In their questions, asked through a Department of Education spokeswoman, several superintendents raised concerns about how feasible it would be to safely hold in-person classes while trying to contain the virus and comply with state guidelines.
The webcast featured several Kentucky Department for Public Health representatives who rattled off a laundry list of recommendations schools should think about planning for.
The social distancing guidelines alone recommend limiting and staggering children on school buses to one per row, seating students at forward-facing desks spaced 6 feet apart in a classroom, no extracurricular activities, meals in classrooms and keeping students in one group throughout the day.
Children could have their temperatures checked before boarding buses. All school staff and children age 5 and older should wear a clothing face covering throughout the school day, if feasible. Children with health problems or developmental differences would not need to wear one.
“Masking should be done whenever it is possible,” Stack said.
Stack acknowledged the difficulties schools may face, especially given how they’re funded on a per-pupil basis.
“It’s very difficult to see how that works with the way that schools are financed and also with the ways that parents rely on school five days a week, not just a couple days a week, so that they can go to work,” he said. “The challenge we all face is substantial.”
That said, “The reality is this is the single biggest public health crisis we’ve faced as a species worldwide” since the 1918 flu pandemic, he said.
Bowling Green Independent School District Superintendent Gary Fields responded to the webcast in a text message to the Daily News.

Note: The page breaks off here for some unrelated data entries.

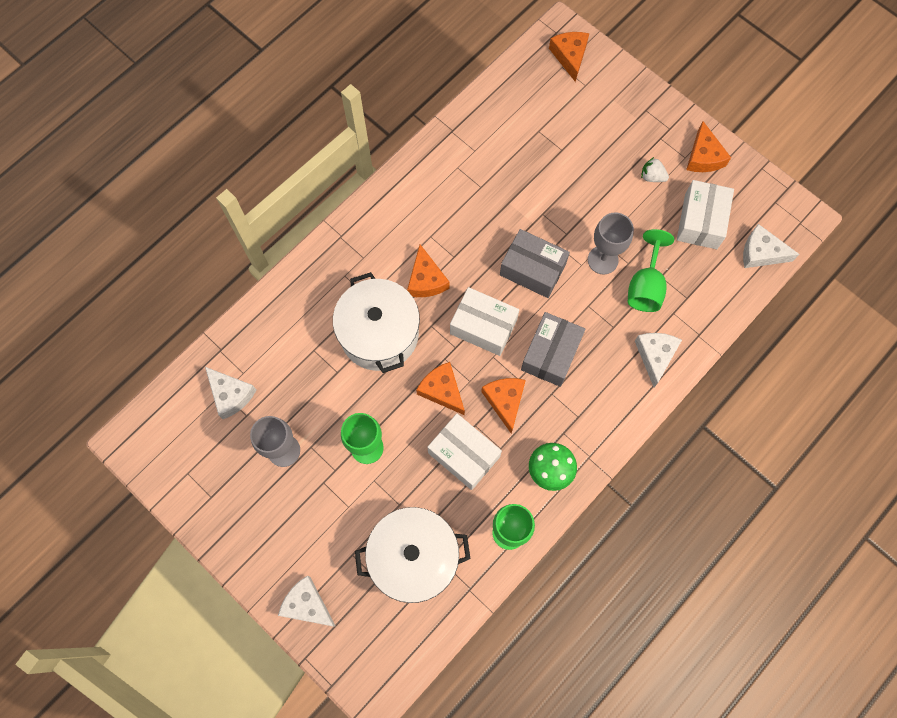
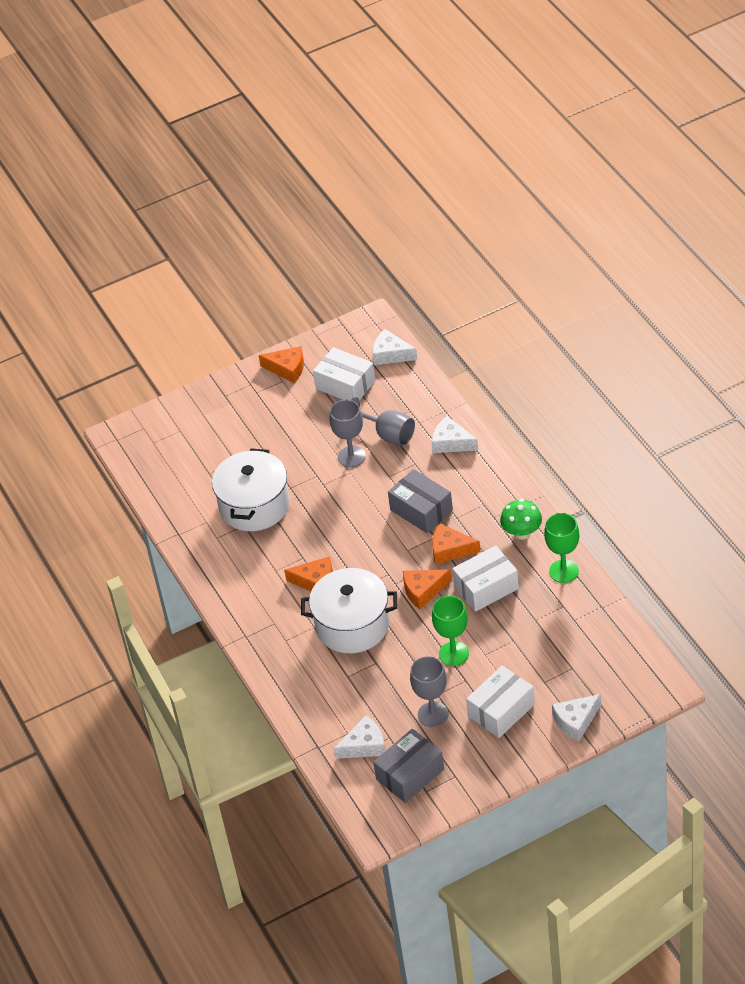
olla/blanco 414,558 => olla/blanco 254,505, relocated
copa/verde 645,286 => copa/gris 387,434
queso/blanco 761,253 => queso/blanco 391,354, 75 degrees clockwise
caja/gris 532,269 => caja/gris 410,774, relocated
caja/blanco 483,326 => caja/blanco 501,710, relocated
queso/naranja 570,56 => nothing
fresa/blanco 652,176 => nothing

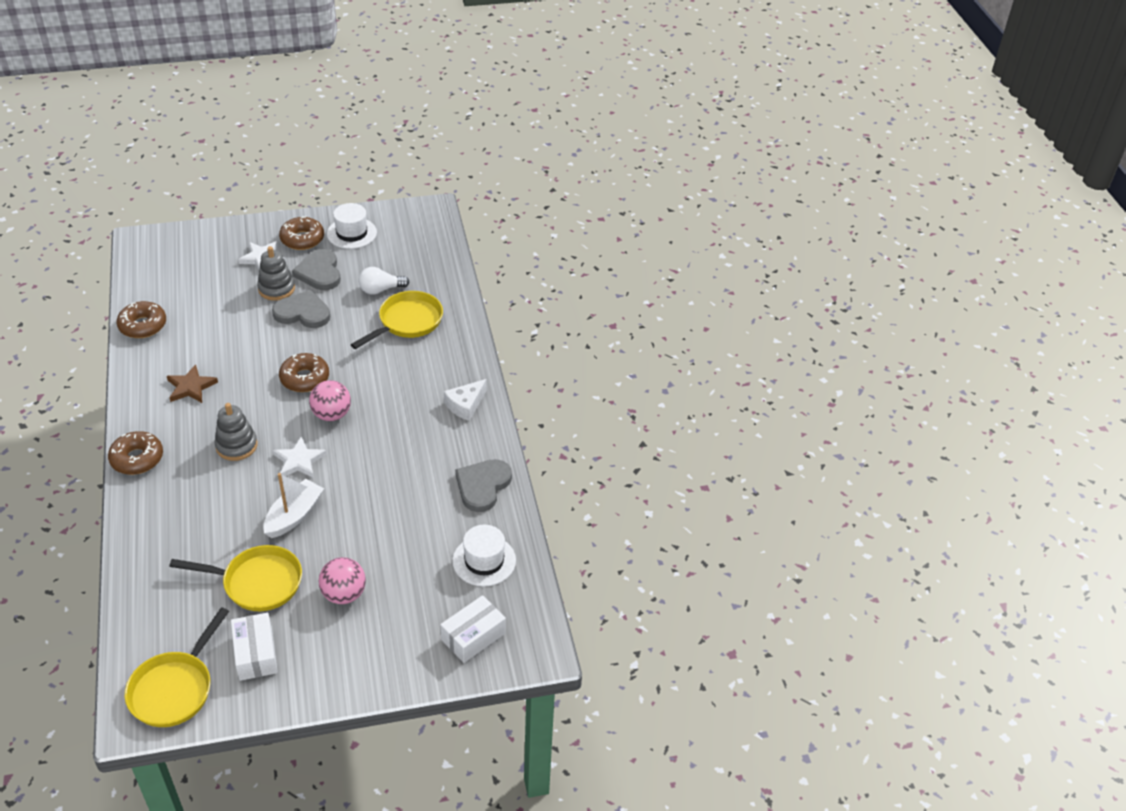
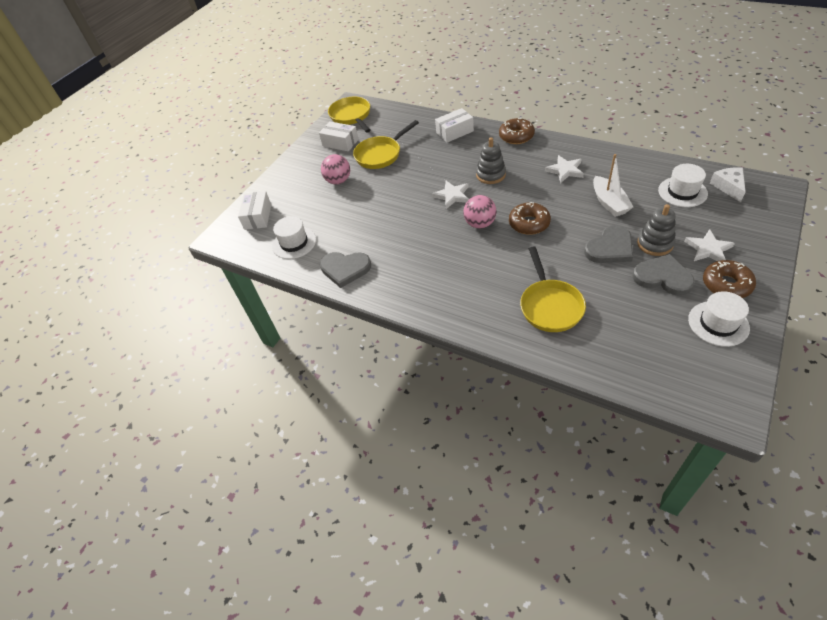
corazón/gris 482,486 => corazón/gris 345,269, 120 degrees clockwise
nothing => caja/blanco 454,132
estrella/marrón 191,387 => estrella/blanco 565,170
barco/blanco 294,515 => barco/blanco 609,203, relocated
nothing => sombrero/blanco 682,192
queso/blanco 465,405 => queso/blanco 728,187, relocated
rosquilla/marrón 143,325 => nothing
bombilla/blanco 380,289 => nothing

“After today’s webcast with KDE and Dr. Stack, many will say that opening schools this fall will be very difficult,” he wrote. “I agree with that outlook if we were opening next week, but right now we are 10 weeks from our scheduled August opening date. As we have seen these previous 10 weeks, the recommendations and outlook changes dramatically in that amount of time. We will be patient and deliberate in the way we move forward for the opening of school this fall that makes the most sense for BGISD and our community.”
Warren County Public Schools Superintendent Rob Clayton held a similar view.
“The current guidelines and recommendations make it difficult for us to have in-person classes, and we need additional clarity,” Clayton told the Daily News in an interview.
Clayton said he believes Gov. Andy Beshear and Kentucky’s Interim Education Commissioner Kevin Brown are doing their level best to offer timely guidance and that he expects more specific guidance will be forthcoming.
“We need to be comfortable that we can reasonably implement these guidelines,” he said.